The Sisters “wished to remain self-sufficient, in order to avoid becoming beholden to the state. The consequence of the Sisters’ approach was that, while the nuns themselves received no salary and only required their keep, the Order had insufficient resources to appoint paid staff,” it said.
For most of the relevant decades it was a similar story in the residential institution for children run by the Sisters of Nazareth in Sligo.
On Thursday, July 22nd, 2004, Sr Cornelia Walsh of the Sisters of Nazareth told the Commission to Inquire into Child Abuse (Ryan Commission) that they had dealt with 1,851 children at their Sligo home between 1910 and its closure in 1993.
Allegations of physical and sexual abuse “against persons other than sisters” began to emerge in the mid-1990s, she said. There were also allegations of “administration of harsh discipline by a Sister” and about the home itself.
These allegations had dismayed the congregation, she said.
In its 2009 report, the Ryan commission, having noted the Sisters of Nazareth operated a residential home for boys and girls in Sligo, commented starkly in one single line given a pararaph to itself (1.144) that: “The Sisters of Nazareth have not issued a public apology.”
The report noted, however, that the Sisters had contributed to the State redress scheme, quoting “Sr Cornelia Walsh, Sister Superior of the Congregation”.
She said: “We consider that the Government’s initiative in recognising the shared involvement of the State and those who sought to supplement and provide care which the State could not, was a very worthy one, particularly as it offered a non-adversarial and speedy avenue for those seeking and needing redress.”
At the HIA inquiry in Northern Ireland, the Sisters of Nazareth did apologise for the treatment of children at their homes in Belfast.
On January 15th, 2014, Turlough Montague QC, representing the Sisters, said members of the congregation were “appalled and shocked” by some of the testimonies.
On behalf of the Sisters, he apologised unreservedly “for any abuse suffered by children in their care”.
Where such residential institutions for children in the South were concerned, the 2009 Ryan report said: “The (State) Inspector found that malnourishment was a serious problem in schools run by nuns in the 1940s and, although improvements were made, the food provided in many of these schools continued to be meagre and basic.”
Despite that, State assistance to or involvement with such Church-run institutions remained a matter of deep suspicion where senior Catholic Church figures were concerned, right up to recent times.
In an address at the Humbert School in Castlebar, Co Mayo, on August 23rd, 2001, then Bishop of Ferns Brendan Comiskey said the Catholic Church “should have learned a long time ago to use a very long spoon in dealing with government”.

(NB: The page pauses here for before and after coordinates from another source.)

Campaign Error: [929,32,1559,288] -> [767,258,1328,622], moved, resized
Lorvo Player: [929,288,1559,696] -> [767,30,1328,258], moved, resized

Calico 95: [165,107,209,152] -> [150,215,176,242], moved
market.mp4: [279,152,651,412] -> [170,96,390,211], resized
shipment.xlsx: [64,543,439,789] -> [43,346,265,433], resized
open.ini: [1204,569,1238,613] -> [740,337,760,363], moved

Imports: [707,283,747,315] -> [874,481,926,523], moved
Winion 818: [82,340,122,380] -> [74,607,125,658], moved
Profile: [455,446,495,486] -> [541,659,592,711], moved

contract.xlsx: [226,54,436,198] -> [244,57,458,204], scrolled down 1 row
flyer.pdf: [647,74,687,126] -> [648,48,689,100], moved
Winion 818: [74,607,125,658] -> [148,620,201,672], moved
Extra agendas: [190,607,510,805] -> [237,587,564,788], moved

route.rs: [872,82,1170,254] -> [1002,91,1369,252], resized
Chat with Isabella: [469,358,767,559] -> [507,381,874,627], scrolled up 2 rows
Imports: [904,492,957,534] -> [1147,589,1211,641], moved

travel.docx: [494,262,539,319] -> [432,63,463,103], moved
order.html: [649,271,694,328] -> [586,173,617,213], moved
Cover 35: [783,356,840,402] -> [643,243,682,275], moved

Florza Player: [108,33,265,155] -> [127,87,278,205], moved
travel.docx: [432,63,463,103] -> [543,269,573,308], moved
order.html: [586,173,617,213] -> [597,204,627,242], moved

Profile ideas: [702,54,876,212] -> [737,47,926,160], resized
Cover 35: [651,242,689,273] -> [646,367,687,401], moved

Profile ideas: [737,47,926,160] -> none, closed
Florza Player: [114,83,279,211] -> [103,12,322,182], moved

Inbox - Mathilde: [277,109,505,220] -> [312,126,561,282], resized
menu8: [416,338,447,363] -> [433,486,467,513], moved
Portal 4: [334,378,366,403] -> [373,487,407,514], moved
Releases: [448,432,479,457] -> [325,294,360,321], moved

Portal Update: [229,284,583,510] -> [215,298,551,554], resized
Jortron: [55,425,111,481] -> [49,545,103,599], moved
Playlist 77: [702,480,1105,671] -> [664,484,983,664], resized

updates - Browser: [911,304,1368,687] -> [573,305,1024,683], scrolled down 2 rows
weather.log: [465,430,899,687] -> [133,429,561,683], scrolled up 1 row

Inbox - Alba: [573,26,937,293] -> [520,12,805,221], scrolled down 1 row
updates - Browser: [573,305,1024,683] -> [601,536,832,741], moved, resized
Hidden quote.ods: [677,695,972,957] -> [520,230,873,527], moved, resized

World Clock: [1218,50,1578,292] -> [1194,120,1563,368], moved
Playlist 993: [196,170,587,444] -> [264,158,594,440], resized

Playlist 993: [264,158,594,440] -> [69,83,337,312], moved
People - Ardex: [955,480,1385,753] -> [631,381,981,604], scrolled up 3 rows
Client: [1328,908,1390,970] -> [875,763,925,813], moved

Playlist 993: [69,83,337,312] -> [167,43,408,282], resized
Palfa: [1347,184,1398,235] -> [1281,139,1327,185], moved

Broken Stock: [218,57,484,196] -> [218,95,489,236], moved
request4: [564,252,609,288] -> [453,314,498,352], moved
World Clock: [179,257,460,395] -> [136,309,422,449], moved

He said “the State’s tune is not, and should never be, the tune of any church” and that “a faith-based agency, in receipt of substantial State funding, will gradually become a place where the ‘volunteer’ will gradually be equated with ‘amateur’ and will become an oddity, and shortly a casualty, in an organisation of professionals,” he said.
Dealings between Church and State were “never a marriage of equals, there is no prenuptial agreement and the divorce proceedings can be very bitter and financially ruinous. The history of Irish industrial schools is but one example”, he said.